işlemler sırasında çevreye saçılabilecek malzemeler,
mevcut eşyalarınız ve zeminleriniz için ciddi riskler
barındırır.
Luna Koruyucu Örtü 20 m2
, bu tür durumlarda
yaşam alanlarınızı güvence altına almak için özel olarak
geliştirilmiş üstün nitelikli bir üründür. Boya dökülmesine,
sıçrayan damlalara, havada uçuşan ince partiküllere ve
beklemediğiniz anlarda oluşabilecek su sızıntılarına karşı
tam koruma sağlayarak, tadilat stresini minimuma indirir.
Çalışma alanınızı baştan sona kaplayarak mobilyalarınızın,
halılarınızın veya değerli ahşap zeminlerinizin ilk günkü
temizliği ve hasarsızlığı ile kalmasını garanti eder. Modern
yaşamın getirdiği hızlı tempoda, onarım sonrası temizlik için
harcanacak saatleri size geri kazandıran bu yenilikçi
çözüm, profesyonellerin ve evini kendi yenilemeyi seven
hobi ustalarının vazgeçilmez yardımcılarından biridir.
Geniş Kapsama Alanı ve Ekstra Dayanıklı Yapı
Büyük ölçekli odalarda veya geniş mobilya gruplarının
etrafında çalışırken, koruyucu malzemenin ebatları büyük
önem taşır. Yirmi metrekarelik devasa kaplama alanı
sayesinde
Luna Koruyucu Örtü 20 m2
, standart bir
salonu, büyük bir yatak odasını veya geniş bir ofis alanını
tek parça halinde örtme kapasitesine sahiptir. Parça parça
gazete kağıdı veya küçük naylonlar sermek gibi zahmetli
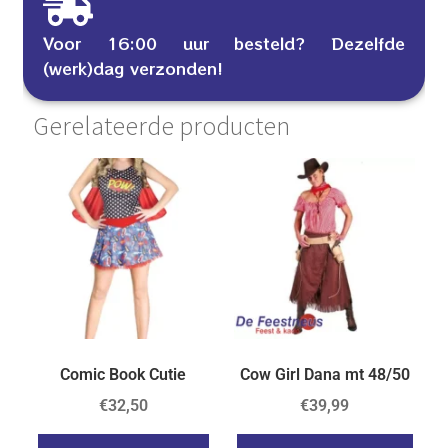
Voor 16:00 uur besteld? Dezelfde
(werk)dag verzonden!
Gerelateerde producten
Comic Book Cutie
Cow Girl Dana mt 48/50
€
32,50
€
39,99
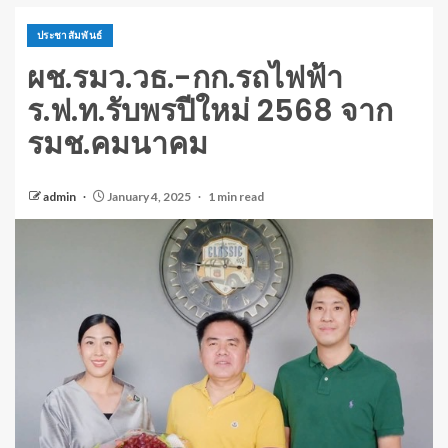
ประชาสัมพันธ์
ผช.รมว.วธ.-กก.รถไฟฟ้า
ร.ฟ.ท.รับพรปีใหม่ 2568 จาก
รมช.คมนาคม
admin
January 4, 2025
1 min read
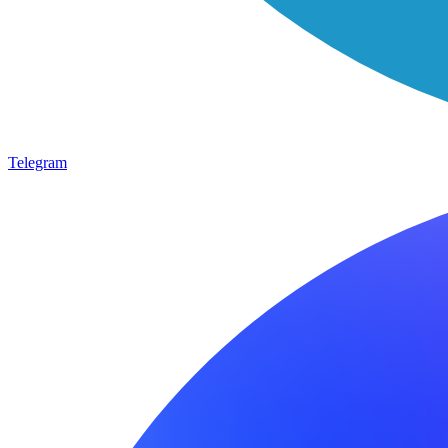
Telegram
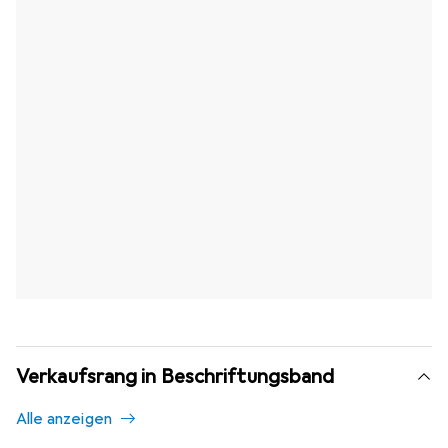
Verkaufsrang in Beschriftungsband
Alle anzeigen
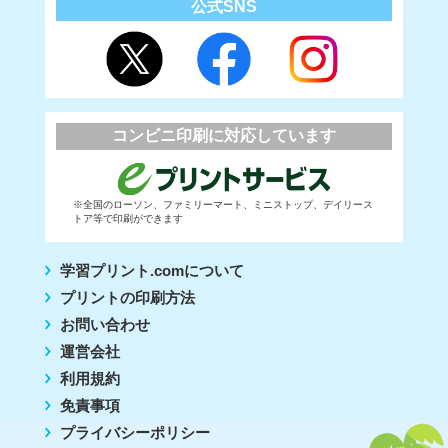
公式SNS
コンビニ印刷に対応しています
※全国のローソン、ファミリーマート、ミニストップ、デイリース
トア等で印刷ができます
学習プリント.comについて
プリントの印刷方法
お問い合わせ
運営会社
利用規約
免責事項
プライバシーポリシー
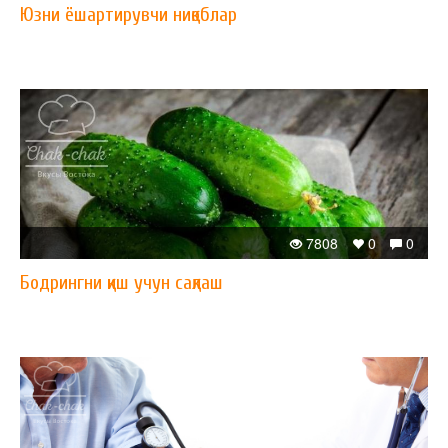
Юзни ёшартирувчи ниқоблар
7808
0
0
Бодрингни қиш учун сақлаш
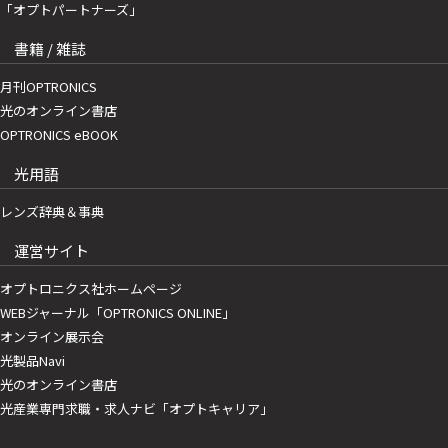
「オプトパートナーズ」
書籍 / 雑誌
月刊OPTRONICS
光のオンライン書店
OPTRONICS eBOOK
光用語
レンズ辞典＆事典
運営サイト
オプトロニクス社ホームページ
WEBジャーナル「OPTRONICS ONLINE」
オンライン展示会
光製品Navi
光のオンライン書店
光産業専門求職・求人ナビ「オプトキャリア」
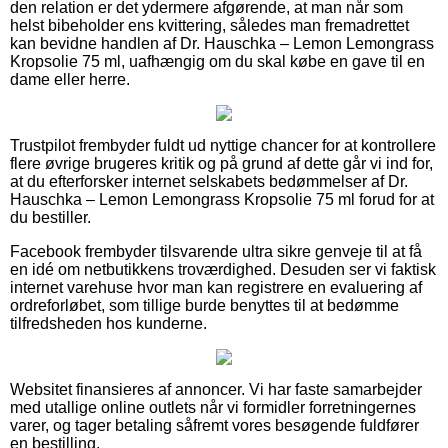
den relation er det ydermere afgørende, at man når som
helst bibeholder ens kvittering, således man fremadrettet
kan bevidne handlen af Dr. Hauschka – Lemon Lemongrass
Kropsolie 75 ml, uafhængig om du skal købe en gave til en
dame eller herre.
Trustpilot frembyder fuldt ud nyttige chancer for at kontrollere
flere øvrige brugeres kritik og på grund af dette går vi ind for,
at du efterforsker internet selskabets bedømmelser af Dr.
Hauschka – Lemon Lemongrass Kropsolie 75 ml forud for at
du bestiller.
Facebook frembyder tilsvarende ultra sikre genveje til at få
en idé om netbutikkens troværdighed. Desuden ser vi faktisk
internet varehuse hvor man kan registrere en evaluering af
ordreforløbet, som tillige burde benyttes til at bedømme
tilfredsheden hos kunderne.
Websitet finansieres af annoncer. Vi har faste samarbejder
med utallige online outlets når vi formidler forretningernes
varer, og tager betaling såfremt vores besøgende fuldfører
en bestilling.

━━━━━━━━━━━━━━━━━━━━

Copy each line of the listing exactly, skipping any picture.

işlemler sırasında çevreye saçılabilecek malzemeler,
mevcut eşyalarınız ve zeminleriniz için ciddi riskler
barındırır.
Luna Koruyucu Örtü 20 m2
, bu tür durumlarda
yaşam alanlarınızı güvence altına almak için özel olarak
geliştirilmiş üstün nitelikli bir üründür. Boya dökülmesine,
sıçrayan damlalara, havada uçuşan ince partiküllere ve
beklemediğiniz anlarda oluşabilecek su sızıntılarına karşı
tam koruma sağlayarak, tadilat stresini minimuma indirir.
Çalışma alanınızı baştan sona kaplayarak mobilyalarınızın,
halılarınızın veya değerli ahşap zeminlerinizin ilk günkü
temizliği ve hasarsızlığı ile kalmasını garanti eder. Modern
yaşamın getirdiği hızlı tempoda, onarım sonrası temizlik için
harcanacak saatleri size geri kazandıran bu yenilikçi
çözüm, profesyonellerin ve evini kendi yenilemeyi seven
hobi ustalarının vazgeçilmez yardımcılarından biridir.
Geniş Kapsama Alanı ve Ekstra Dayanıklı Yapı
Büyük ölçekli odalarda veya geniş mobilya gruplarının
etrafında çalışırken, koruyucu malzemenin ebatları büyük
önem taşır. Yirmi metrekarelik devasa kaplama alanı
sayesinde
Luna Koruyucu Örtü 20 m2
, standart bir
salonu, büyük bir yatak odasını veya geniş bir ofis alanını
tek parça halinde örtme kapasitesine sahiptir. Parça parça
gazete kağıdı veya küçük naylonlar sermek gibi zahmetli
Voor 16:00 uur besteld? Dezelfde
(werk)dag verzonden!
Gerelateerde producten
Comic Book Cutie
Cow Girl Dana mt 48/50
€
32,50
€
39,99
ประชาสัมพันธ์
ผช.รมว.วธ.-กก.รถไฟฟ้า
ร.ฟ.ท.รับพรปีใหม่ 2568 จาก
รมช.คมนาคม
admin
January 4, 2025
1 min read
Telegram
Verkaufsrang in Beschriftungsband
Alle anzeigen
公式SNS
コンビニ印刷に対応しています
※全国のローソン、ファミリーマート、ミニストップ、デイリース
トア等で印刷ができます
学習プリント.comについて
プリントの印刷方法
お問い合わせ
運営会社
利用規約
免責事項
プライバシーポリシー
Юзни ёшартирувчи ниқоблар
7808
0
0
Бодрингни қиш учун сақлаш
「オプトパートナーズ」
書籍 / 雑誌
月刊OPTRONICS
光のオンライン書店
OPTRONICS eBOOK
光用語
レンズ辞典＆事典
運営サイト
オプトロニクス社ホームページ
WEBジャーナル「OPTRONICS ONLINE」
オンライン展示会
光製品Navi
光のオンライン書店
光産業専門求職・求人ナビ「オプトキャリア」
den relation er det ydermere afgørende, at man når som
helst bibeholder ens kvittering, således man fremadrettet
kan bevidne handlen af Dr. Hauschka – Lemon Lemongrass
Kropsolie 75 ml, uafhængig om du skal købe en gave til en
dame eller herre.
Trustpilot frembyder fuldt ud nyttige chancer for at kontrollere
flere øvrige brugeres kritik og på grund af dette går vi ind for,
at du efterforsker internet selskabets bedømmelser af Dr.
Hauschka – Lemon Lemongrass Kropsolie 75 ml forud for at
du bestiller.
Facebook frembyder tilsvarende ultra sikre genveje til at få
en idé om netbutikkens troværdighed. Desuden ser vi faktisk
internet varehuse hvor man kan registrere en evaluering af
ordreforløbet, som tillige burde benyttes til at bedømme
tilfredsheden hos kunderne.
Websitet finansieres af annoncer. Vi har faste samarbejder
med utallige online outlets når vi formidler forretningernes
varer, og tager betaling såfremt vores besøgende fuldfører
en bestilling.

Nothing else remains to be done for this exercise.